Japan-based information technology company NEC Corp has launched an innovative facial recognition system that identifies people even when they are wearing masks, moving with the new necessity of face-covering to protect from the coronavirus.
The safety and security solution provider had already been developing a system to meet the needs of allergy sufferers who wear masks, a common practice in Japan and the COVID-19 pandemic prompted the firm to accelerate development.
“Needs grew even more due to the coronavirus situation as the state of emergency (last year) was continuing for a long time, and so we’ve now introduced this technology to the market,” Shinya Takashima, assistant manager of NEC’s digital platform division, said.
Face recognition operates by extracting feature points, such as the position, shape, and size of a subject’s eyes, nose, and mouth and matching and identifying detected faces. The new system developed by NEC determines a person when he/she is wearing a mask by precisely examining other parts that are not covered up like the eyes and surrounding areas, to verify the subject’s identity. The users will have to register a photo of their uncovered face in advance.
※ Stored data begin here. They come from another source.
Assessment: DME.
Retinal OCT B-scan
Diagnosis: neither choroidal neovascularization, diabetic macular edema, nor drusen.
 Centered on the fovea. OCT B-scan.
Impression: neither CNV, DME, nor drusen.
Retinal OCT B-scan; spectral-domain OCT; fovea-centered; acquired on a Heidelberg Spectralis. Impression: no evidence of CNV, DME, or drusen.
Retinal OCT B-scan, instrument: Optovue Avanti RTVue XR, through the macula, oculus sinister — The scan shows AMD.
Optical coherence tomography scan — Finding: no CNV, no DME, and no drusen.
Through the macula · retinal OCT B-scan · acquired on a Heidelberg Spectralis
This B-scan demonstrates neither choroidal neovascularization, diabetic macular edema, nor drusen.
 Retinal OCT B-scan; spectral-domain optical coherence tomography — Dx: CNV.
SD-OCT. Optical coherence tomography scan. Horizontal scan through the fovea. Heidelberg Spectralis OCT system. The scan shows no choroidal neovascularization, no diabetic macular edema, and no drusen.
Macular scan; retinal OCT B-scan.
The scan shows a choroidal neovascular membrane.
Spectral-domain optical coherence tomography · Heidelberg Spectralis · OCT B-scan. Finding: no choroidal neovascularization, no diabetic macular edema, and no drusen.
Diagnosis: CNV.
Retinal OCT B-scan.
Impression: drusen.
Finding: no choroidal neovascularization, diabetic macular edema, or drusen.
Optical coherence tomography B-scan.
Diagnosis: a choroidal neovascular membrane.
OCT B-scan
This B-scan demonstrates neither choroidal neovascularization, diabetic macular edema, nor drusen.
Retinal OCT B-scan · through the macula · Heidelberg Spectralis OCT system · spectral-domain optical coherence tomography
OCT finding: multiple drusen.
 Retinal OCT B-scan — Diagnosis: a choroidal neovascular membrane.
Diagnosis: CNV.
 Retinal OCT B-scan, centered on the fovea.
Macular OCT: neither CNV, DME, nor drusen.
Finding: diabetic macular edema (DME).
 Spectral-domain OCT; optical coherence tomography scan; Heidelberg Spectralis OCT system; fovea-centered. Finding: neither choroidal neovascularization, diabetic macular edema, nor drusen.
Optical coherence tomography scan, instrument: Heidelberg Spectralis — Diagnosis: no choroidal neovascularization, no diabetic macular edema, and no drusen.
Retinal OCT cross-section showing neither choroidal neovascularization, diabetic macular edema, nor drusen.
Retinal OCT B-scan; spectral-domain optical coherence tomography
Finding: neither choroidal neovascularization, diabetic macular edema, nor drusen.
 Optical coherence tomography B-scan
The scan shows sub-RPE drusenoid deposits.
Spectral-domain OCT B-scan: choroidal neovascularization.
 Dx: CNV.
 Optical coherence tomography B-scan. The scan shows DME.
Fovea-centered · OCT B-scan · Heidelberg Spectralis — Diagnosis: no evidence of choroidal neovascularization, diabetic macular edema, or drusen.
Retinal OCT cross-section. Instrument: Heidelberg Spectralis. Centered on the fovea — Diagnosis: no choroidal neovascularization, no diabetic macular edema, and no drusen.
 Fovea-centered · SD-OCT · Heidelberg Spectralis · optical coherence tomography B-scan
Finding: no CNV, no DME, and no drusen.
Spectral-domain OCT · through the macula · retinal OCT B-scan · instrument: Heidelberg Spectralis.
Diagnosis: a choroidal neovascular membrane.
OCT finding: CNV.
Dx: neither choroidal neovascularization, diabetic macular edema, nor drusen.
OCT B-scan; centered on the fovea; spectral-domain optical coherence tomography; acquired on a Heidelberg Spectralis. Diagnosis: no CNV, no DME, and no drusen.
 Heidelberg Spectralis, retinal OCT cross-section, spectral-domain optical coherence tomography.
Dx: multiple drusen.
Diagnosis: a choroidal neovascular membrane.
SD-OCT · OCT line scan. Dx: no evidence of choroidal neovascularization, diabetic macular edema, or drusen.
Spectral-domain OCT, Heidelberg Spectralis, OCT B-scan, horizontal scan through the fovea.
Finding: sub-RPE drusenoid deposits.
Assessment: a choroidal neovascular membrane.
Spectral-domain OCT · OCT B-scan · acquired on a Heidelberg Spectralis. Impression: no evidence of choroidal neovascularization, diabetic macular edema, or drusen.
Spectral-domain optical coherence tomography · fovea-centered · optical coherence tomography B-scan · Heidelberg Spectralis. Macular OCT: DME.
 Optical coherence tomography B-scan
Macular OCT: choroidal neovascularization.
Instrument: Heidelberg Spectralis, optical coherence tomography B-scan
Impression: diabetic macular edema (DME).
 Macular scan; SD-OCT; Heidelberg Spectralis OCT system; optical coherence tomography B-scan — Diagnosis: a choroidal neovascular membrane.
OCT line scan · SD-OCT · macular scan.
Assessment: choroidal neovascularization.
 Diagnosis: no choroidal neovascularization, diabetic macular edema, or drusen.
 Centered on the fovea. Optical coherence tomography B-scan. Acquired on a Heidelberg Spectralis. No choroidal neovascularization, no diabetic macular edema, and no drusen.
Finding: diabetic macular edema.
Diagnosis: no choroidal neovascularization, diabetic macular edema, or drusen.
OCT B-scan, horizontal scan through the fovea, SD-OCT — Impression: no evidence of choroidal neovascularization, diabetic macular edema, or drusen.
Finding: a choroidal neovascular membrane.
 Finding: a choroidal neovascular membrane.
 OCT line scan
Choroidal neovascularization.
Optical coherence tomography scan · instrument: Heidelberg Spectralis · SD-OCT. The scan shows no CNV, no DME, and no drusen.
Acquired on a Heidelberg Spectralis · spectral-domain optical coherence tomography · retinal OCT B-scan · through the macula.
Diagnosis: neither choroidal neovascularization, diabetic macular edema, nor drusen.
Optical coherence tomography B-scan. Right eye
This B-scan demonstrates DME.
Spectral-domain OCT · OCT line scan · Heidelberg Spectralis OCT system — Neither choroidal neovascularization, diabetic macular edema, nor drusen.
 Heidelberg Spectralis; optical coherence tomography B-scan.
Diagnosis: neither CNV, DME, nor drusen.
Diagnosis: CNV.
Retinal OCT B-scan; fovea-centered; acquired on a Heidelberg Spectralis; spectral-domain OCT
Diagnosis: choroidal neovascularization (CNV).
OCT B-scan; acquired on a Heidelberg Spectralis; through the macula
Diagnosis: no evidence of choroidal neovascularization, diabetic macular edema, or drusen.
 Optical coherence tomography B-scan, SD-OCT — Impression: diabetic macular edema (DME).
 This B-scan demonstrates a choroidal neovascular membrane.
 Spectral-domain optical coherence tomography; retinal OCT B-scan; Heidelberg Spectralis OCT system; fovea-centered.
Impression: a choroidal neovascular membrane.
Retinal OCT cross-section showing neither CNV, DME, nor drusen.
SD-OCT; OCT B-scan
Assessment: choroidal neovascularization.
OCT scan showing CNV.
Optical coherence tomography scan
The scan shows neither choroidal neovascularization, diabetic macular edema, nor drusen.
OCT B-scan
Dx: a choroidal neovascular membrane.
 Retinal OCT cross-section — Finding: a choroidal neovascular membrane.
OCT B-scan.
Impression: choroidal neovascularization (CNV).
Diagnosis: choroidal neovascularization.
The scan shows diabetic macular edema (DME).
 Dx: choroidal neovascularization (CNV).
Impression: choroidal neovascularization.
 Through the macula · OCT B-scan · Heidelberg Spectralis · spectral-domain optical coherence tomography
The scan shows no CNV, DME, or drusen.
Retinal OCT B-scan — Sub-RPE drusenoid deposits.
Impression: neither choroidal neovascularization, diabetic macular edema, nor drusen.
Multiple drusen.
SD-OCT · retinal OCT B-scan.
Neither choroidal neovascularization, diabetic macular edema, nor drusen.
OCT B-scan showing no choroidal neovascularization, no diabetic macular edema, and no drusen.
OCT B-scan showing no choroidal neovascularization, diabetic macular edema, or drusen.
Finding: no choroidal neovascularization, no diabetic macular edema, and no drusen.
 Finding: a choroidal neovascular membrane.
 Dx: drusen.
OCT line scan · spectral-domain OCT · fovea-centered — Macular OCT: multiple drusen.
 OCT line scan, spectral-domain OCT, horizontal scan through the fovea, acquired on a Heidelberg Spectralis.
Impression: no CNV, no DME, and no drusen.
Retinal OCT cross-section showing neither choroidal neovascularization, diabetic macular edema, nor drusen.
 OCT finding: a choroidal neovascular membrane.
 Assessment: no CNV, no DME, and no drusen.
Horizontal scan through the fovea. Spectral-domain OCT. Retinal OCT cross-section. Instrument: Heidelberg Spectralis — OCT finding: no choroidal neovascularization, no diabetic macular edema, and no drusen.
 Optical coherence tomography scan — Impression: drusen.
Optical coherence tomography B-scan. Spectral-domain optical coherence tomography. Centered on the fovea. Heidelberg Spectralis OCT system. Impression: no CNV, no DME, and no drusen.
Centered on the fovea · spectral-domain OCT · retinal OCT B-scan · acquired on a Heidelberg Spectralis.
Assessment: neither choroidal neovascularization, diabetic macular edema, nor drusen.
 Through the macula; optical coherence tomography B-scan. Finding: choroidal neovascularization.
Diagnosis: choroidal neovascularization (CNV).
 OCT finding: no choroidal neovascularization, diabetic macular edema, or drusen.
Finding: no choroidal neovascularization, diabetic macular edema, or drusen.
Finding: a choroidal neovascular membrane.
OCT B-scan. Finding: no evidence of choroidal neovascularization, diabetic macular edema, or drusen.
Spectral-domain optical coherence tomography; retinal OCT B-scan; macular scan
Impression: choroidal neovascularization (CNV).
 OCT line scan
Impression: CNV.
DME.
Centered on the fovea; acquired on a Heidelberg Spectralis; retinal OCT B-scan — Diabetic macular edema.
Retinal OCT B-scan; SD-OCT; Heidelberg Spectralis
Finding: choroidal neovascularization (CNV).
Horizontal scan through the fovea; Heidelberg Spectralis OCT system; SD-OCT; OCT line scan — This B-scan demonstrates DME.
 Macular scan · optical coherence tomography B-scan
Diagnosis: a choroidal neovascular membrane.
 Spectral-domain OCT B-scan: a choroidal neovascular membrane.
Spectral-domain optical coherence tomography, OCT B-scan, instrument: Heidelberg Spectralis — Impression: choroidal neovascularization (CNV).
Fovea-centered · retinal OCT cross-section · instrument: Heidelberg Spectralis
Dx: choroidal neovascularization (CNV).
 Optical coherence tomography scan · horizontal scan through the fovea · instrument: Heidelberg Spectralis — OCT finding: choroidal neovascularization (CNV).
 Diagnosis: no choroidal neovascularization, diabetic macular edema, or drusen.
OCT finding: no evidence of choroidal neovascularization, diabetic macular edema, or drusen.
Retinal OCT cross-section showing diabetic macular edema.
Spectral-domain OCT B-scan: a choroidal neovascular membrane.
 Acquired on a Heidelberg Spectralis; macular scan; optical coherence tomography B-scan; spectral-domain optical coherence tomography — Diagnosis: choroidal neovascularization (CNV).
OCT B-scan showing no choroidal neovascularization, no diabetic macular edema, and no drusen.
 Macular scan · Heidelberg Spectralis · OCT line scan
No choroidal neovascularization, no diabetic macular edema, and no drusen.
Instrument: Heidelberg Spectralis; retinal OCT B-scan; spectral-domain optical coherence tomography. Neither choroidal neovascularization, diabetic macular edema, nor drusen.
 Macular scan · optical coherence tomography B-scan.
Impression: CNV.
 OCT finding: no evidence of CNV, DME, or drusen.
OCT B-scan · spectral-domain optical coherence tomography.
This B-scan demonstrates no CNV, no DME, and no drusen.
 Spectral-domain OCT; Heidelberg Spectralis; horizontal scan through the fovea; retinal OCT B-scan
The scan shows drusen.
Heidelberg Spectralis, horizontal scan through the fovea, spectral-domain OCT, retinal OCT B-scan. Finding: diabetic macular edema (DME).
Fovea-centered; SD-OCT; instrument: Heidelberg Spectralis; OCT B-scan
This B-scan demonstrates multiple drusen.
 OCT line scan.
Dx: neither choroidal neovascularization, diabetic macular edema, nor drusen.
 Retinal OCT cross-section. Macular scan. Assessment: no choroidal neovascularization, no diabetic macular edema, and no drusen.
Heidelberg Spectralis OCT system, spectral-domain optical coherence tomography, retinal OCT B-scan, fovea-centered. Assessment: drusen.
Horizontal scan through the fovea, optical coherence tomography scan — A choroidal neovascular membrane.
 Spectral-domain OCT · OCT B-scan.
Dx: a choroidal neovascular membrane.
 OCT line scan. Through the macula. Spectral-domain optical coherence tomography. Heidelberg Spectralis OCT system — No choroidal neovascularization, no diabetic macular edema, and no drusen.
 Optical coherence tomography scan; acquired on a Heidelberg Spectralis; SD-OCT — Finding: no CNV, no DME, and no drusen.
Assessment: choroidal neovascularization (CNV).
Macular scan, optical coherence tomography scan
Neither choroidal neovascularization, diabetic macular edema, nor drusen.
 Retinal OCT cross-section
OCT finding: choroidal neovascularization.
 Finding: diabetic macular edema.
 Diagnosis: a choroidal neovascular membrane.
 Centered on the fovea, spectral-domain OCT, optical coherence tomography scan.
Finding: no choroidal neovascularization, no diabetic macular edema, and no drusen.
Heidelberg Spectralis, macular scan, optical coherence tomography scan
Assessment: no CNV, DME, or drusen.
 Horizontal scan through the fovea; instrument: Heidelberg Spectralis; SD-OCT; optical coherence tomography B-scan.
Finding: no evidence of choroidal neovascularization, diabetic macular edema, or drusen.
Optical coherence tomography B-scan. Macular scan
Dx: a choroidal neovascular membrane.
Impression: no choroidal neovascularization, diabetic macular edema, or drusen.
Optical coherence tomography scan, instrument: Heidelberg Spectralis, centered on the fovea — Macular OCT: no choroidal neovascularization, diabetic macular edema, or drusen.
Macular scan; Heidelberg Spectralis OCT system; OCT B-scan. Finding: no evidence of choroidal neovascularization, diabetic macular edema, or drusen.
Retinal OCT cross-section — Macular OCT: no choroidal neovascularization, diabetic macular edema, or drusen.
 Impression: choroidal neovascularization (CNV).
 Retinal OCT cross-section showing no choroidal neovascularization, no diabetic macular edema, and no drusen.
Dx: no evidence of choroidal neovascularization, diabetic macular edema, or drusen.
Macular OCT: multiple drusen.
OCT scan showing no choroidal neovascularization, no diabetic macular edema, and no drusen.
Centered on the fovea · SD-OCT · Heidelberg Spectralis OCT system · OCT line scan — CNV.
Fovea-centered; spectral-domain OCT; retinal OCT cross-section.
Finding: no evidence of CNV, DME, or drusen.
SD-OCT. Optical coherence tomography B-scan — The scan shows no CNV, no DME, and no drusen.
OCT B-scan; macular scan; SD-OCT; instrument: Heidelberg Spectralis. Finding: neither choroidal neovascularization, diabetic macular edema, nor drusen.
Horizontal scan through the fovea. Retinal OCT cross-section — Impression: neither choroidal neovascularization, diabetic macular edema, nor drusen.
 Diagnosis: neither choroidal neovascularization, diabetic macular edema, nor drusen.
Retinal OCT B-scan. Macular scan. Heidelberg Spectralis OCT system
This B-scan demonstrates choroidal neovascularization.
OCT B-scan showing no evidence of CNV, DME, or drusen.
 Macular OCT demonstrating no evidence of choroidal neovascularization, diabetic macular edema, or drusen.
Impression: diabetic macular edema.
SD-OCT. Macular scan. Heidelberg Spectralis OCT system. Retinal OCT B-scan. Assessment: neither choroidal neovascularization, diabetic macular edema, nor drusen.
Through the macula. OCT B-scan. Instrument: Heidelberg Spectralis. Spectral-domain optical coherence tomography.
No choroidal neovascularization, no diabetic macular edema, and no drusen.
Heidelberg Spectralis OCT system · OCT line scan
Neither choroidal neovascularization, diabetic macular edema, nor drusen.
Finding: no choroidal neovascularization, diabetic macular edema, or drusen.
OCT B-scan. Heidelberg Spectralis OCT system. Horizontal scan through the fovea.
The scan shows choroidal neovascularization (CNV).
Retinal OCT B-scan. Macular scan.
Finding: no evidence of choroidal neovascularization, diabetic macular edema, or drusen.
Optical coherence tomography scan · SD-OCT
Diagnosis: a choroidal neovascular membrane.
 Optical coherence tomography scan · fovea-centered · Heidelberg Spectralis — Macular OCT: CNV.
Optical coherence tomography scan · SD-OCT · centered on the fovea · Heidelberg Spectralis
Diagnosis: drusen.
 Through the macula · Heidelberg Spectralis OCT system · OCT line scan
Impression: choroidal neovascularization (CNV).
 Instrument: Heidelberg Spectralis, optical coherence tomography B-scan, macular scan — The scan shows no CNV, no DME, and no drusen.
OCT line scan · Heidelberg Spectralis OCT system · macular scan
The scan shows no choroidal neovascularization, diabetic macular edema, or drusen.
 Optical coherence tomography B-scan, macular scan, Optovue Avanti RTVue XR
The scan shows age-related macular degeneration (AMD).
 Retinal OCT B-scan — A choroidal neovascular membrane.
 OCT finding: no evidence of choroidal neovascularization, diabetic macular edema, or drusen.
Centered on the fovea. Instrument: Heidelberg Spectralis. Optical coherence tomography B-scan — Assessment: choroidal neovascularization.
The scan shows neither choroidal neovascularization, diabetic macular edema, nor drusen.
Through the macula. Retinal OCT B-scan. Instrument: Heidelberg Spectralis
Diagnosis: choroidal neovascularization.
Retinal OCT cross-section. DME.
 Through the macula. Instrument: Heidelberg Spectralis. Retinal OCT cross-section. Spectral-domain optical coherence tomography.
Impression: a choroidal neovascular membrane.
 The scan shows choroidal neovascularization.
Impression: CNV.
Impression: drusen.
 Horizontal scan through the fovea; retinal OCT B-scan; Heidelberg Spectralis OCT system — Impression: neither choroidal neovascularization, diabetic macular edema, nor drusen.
The Tokyo-headquartered company claims that face recognition takes less than one second and it is 99.9 percent accurate. The system can be used at security gates in office buildings and other facilities. NEC is also trialing the technology for automated payments at an unmanned convenience store in their office.
The company is targeting $970 million in sales for the fiscal year 2021 for its biometrics and video analysis business, which includes its facial technology systems. However, NEC refused to disclose the price of their new system. The facial recognition system went on sale in October and customers include Lufthansa and Swiss International Airlines.
Touchless verification has become extremely important due to the impact of the coronavirus. Facial recognition means not having to produce a security card, which can help prevent the spread of germs from touching surfaces. “Going forward we hope to contribute to safety and peace of mind by strengthening efforts in that area,” Takashima said.